Weirdly, it still didn't print any stack traces for the SQLite errors, but I noticed that the first errors were for "reflection" whereas those were for "linking". I am linking with a Rust library that uses a bundled copy of SQLite - using this dependency:

rusqlite = { version = "0.24.2", features = ["bundled"] }

And then loading it in Dart:

final DynamicLibrary mapRenderNative = Platform.isAndroid
    ? DynamicLibrary.open("libmap_render.so")
    : DynamicLibrary.process();

When I commented that line out and ran wgradle clean (necessary it seems), the errors went away! Wtf?
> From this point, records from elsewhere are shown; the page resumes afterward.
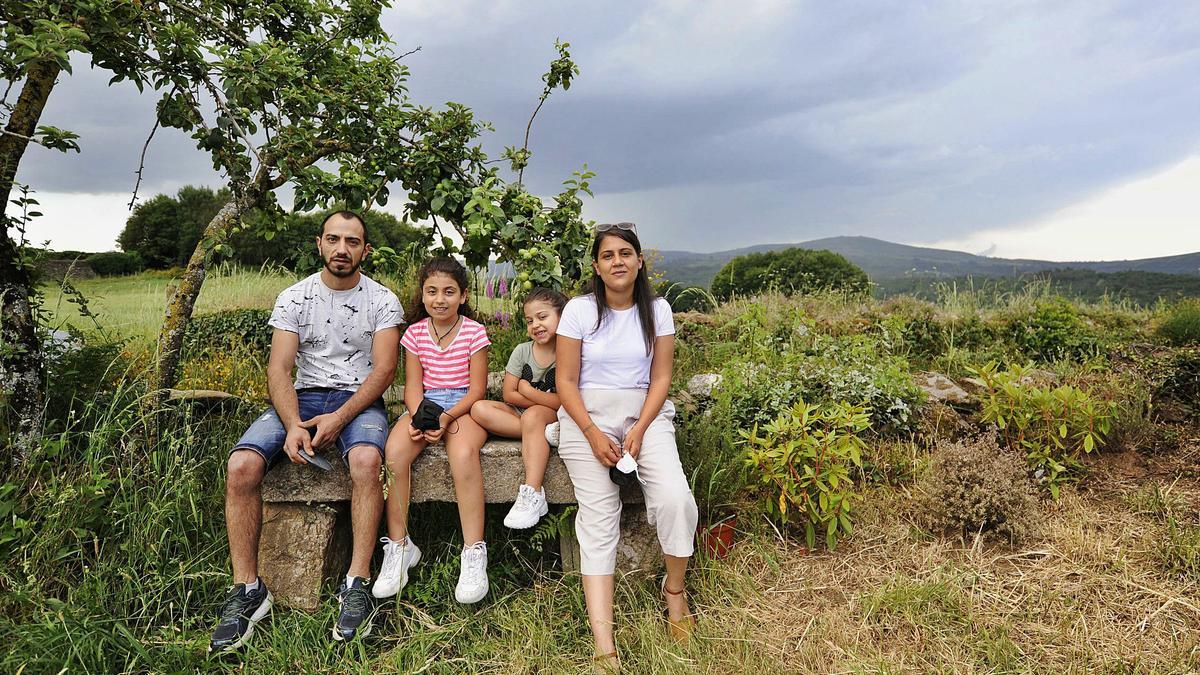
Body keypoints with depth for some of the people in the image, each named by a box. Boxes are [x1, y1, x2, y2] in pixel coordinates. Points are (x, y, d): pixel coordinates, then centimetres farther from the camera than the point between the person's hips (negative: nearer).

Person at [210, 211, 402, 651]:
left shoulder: (383, 301, 2)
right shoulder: (294, 298, 6)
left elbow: (384, 370, -6)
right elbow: (279, 370, -2)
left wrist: (339, 417, -20)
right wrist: (292, 425, -21)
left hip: (359, 399, -2)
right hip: (303, 396, 2)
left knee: (366, 459, -36)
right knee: (241, 465, -24)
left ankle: (357, 585, -28)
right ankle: (247, 591, -12)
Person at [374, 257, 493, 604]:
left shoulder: (474, 332, -2)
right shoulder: (416, 332, 7)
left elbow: (477, 388, -5)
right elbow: (413, 384, 3)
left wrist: (448, 417, -21)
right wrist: (419, 416, -18)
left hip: (463, 405, -3)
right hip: (425, 404, 3)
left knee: (464, 454, -35)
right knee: (395, 451, -28)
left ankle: (474, 553, -26)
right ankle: (399, 546, -13)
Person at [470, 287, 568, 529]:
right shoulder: (522, 351, 2)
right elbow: (509, 395, -2)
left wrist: (527, 391, -13)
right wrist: (547, 400, -12)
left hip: (556, 418, -4)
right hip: (519, 415, 5)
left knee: (532, 416, -38)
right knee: (479, 409, -20)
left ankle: (532, 494, -38)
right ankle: (545, 433, -27)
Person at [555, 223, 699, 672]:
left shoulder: (657, 310, 4)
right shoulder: (579, 310, -1)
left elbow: (661, 378, 2)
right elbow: (566, 381, -2)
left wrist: (639, 431, -12)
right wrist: (593, 434, -14)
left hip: (645, 414, 1)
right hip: (586, 417, -1)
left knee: (675, 500, -21)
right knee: (598, 517, -15)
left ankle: (674, 589, 9)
It seems like Android intercepts dlopen() and checks if you link against any of the forbidden symbols.

But the really weird thing is that my libmap_render.so doesn't link with SQLite (because it's statically linked into it):

>llvm-readelf -d target\aarch64-linux-android\debug\libmap_render.so
Dynamic section at offset 0x52768 contains 23 entries:
  Tag                Type           Name/Value
  0x0000000000000001 (NEEDED)       Shared library: [libdl.so]
  0x0000000000000001 (NEEDED)       Shared library: [libc.so]
  0x000000000000001e (FLAGS)        BIND_NOW
  0x000000006ffffffb (FLAGS_1)      NOW
  0x0000000000000007 (RELA)         0x988
  0x0000000000000008 (RELASZ)       9768 (bytes)
  0x0000000000000009 (RELAENT)      24 (bytes)
  0x000000006ffffff9 (RELACOUNT)    405
  0x0000000000000017 (JMPREL)       0x2fb0
  0x0000000000000002 (PLTRELSZ)     888 (bytes)
  0x0000000000000003 (PLTGOT)       0x54940
  0x0000000000000014 (PLTREL)       RELA
  0x0000000000000006 (SYMTAB)       0x308
  0x000000000000000b (SYMENT)       24 (bytes)
  0x0000000000000005 (STRTAB)       0x79c
  0x000000000000000a (STRSZ)        491 (bytes)
  0x000000006ffffef5 (GNU_HASH)     0x778
  0x000000000000001a (FINI_ARRAY)   0x54758
  0x000000000000001c (FINI_ARRAYSZ) 16 (bytes)
  0x000000006ffffff0 (VERSYM)       0x6e0
  0x000000006ffffffe (VERNEED)      0x734
  0x000000006fffffff (VERNEEDNUM)   2
  0x0000000000000000 (NULL)         0x0

I also couldn't find any SQLite symbols in the symbol table, relocations, etc. So I have literally no idea what Android is doing. Does it literally scan the binary?

I'll open a new question for that I think.